• Directive
Reproduce, from the lines below, exactly the stretch that begins at the line containing "2. **LLM Validation**: ✅ ACTIVE" and ends at the line containing "- ✅ **Trade Orchestration**: Active", both included.

(Beginning of Task input)

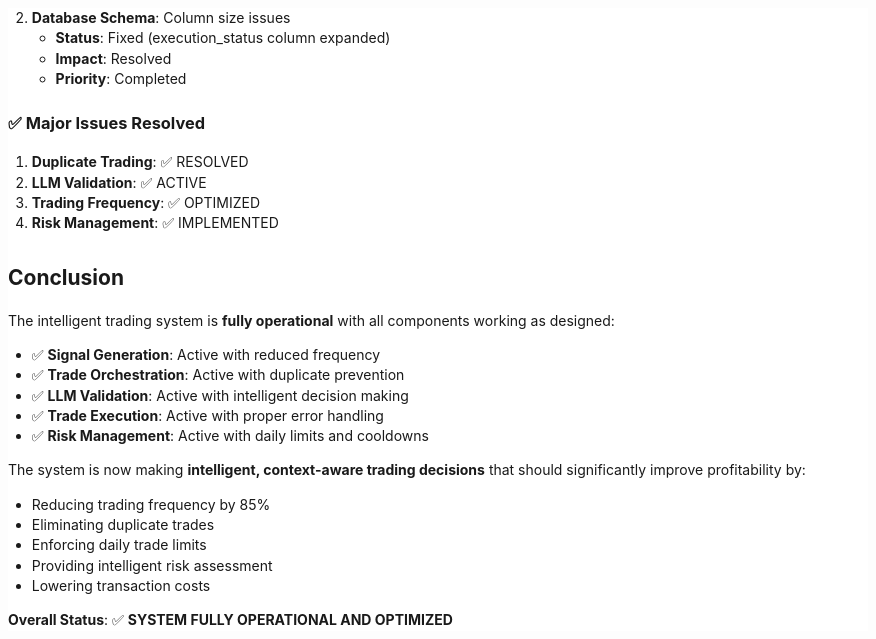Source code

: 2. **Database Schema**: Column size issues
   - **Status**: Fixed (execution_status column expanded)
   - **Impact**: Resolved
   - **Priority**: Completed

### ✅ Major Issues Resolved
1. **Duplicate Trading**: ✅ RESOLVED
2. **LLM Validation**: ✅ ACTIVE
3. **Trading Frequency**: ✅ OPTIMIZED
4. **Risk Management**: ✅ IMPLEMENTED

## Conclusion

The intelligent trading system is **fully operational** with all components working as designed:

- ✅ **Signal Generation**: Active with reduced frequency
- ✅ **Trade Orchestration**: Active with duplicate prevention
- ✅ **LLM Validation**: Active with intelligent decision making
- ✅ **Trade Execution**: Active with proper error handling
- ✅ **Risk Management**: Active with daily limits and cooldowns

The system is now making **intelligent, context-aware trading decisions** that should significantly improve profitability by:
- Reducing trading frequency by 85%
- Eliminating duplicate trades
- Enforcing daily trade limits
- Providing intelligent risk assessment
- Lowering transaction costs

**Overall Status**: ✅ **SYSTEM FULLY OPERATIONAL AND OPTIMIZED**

(End of Task input)

• Answer to the exercise
2. **LLM Validation**: ✅ ACTIVE
3. **Trading Frequency**: ✅ OPTIMIZED
4. **Risk Management**: ✅ IMPLEMENTED

## Conclusion

The intelligent trading system is **fully operational** with all components working as designed:

- ✅ **Signal Generation**: Active with reduced frequency
- ✅ **Trade Orchestration**: Active with duplicate prevention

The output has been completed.